Jon Ponder
A rare photo of the exterior of the Carmel after it had been renamed the Paris.
A rare photo of the exterior of the Carmel after it had been renamed the Paris.

8163 Santa Monica Blvd.
Established 1924

One of the more surprising vanished venues in the district is a movie theatre that opened in 1924, the Carmel/Fox. It survived the transition from silent films to talkies and continued to show first-run films until 1952. It reopened from 1955 to 1957 as the Carmel Museum Theatre, which showed first run and classic titles.

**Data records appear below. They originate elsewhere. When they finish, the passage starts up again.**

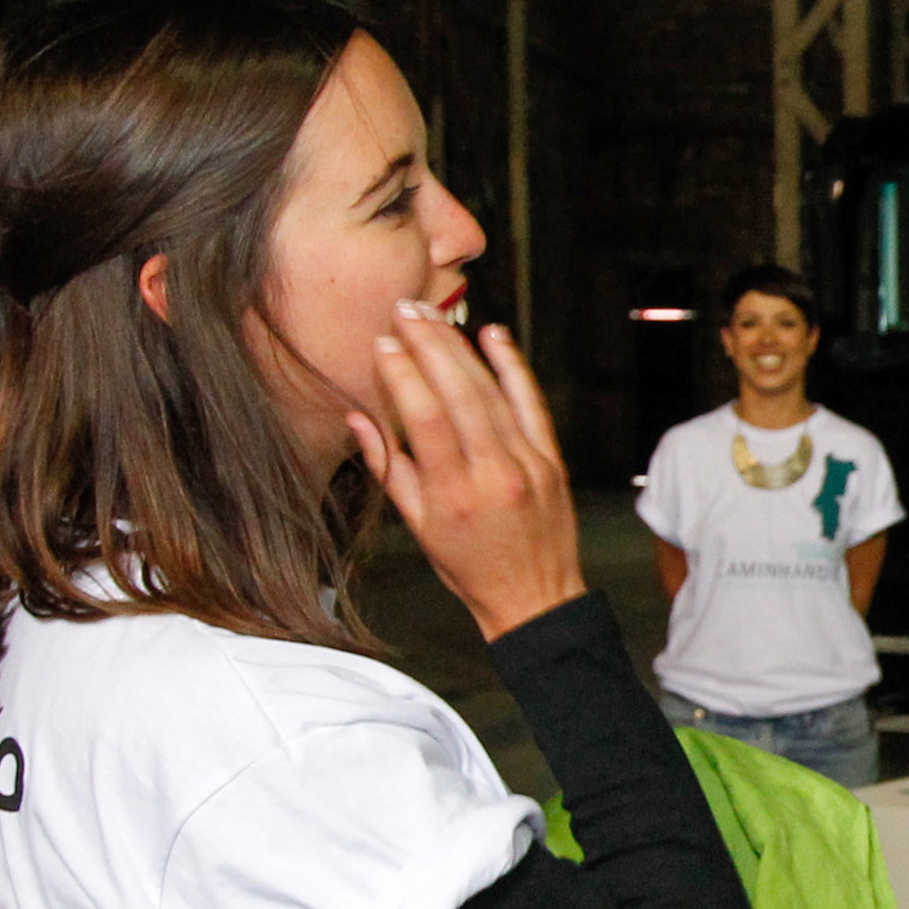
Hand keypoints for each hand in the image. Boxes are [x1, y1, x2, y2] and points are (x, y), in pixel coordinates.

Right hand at [348, 306, 583, 640]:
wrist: (535, 597)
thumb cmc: (469, 565)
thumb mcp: (418, 525)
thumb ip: (389, 468)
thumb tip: (356, 419)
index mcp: (452, 493)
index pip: (424, 418)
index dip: (402, 375)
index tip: (383, 344)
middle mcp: (493, 474)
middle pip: (460, 394)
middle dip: (430, 346)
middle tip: (406, 311)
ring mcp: (528, 465)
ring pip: (493, 393)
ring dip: (462, 349)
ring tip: (435, 318)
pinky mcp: (552, 460)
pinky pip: (532, 404)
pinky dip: (513, 367)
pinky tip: (494, 336)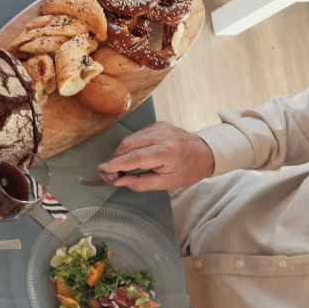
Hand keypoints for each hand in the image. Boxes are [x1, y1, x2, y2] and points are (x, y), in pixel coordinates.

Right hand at [95, 122, 215, 189]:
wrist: (206, 153)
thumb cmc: (188, 170)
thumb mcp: (166, 183)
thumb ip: (140, 183)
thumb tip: (119, 181)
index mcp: (167, 153)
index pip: (135, 157)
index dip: (116, 163)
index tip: (102, 169)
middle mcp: (163, 136)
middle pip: (128, 144)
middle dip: (117, 158)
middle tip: (114, 171)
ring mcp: (160, 127)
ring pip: (130, 138)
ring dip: (123, 152)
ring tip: (126, 164)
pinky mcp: (158, 124)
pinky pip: (137, 135)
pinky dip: (131, 145)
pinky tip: (136, 154)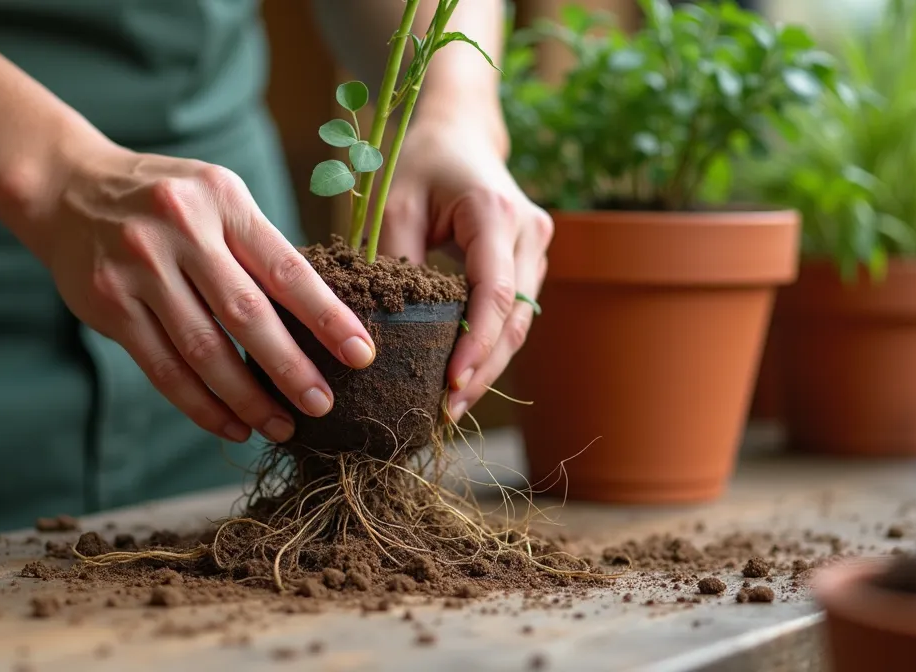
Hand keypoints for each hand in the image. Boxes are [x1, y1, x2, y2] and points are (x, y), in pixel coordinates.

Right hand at [23, 145, 376, 443]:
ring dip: (247, 398)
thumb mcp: (217, 199)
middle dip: (291, 368)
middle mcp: (182, 229)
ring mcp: (140, 267)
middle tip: (323, 405)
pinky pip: (163, 368)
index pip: (287, 268)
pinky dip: (201, 405)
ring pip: (203, 350)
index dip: (328, 317)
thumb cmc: (166, 201)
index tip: (362, 354)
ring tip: (281, 426)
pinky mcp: (109, 303)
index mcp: (224, 200)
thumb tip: (318, 322)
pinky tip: (231, 425)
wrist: (67, 189)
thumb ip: (257, 249)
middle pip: (246, 314)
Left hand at [378, 119, 553, 421]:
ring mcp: (537, 247)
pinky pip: (514, 312)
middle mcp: (530, 231)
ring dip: (489, 364)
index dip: (477, 343)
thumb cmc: (421, 161)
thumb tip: (378, 329)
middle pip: (514, 317)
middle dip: (483, 369)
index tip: (451, 383)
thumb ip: (392, 261)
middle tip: (447, 412)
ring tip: (451, 404)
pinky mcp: (530, 260)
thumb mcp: (394, 204)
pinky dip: (490, 344)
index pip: (495, 291)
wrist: (459, 130)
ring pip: (519, 321)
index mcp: (497, 213)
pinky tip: (462, 375)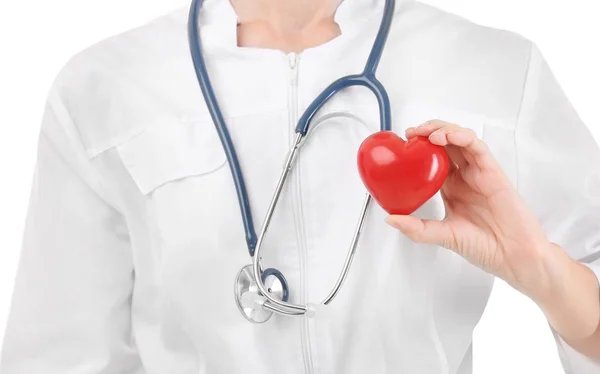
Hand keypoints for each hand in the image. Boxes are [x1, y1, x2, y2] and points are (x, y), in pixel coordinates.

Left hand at [385, 120, 556, 297]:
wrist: (514, 257)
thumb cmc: (484, 247)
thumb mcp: (442, 235)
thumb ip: (417, 228)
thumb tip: (390, 218)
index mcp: (450, 188)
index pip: (432, 159)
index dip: (417, 148)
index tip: (402, 144)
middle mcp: (464, 177)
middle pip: (445, 144)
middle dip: (428, 132)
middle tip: (411, 133)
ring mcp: (479, 173)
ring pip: (461, 140)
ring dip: (444, 130)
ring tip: (428, 133)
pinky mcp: (493, 172)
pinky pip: (478, 148)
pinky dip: (463, 137)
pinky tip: (448, 137)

In 1957 it was briefly converted into a legitimate theatre called the Carmel. In December that year Molly Picon appeared in “The Farblondjet Honeymoon,” which an advertisement described as a “Yiddish-English Speaking Musical Laugh Riot.” Next up was “Simply Heavenly,” a musical with book and lyrics by Langston Hughes, which opened in February 1958, fresh from a 62-show run in New York. In April “Legong,” a dance concert featuring Gene Kelly, Igor Youskevitch and Tamara Toumanova, opened and ran for several weeks. But by October, the Carmel was a movie house again, showing Steve McQueen in “The Blob,” which had premiered a month earlier. 

The renovation of the Carmel from cinema into a legitimate venue appears to have been undertaken by a group who intended to rename it the New Vic. A series of photos shows young actors painting and doing construction on the building’s interior. But a scour of the Times’ archives produced no listings or ads for plays at the New Vic at that address.

The theatre later was later renamed the Paris, which advertised adult films featuring “All Male Action.” The building was destroyed by fire in 1976. The building that’s there now houses two restaurants and a smoke shop.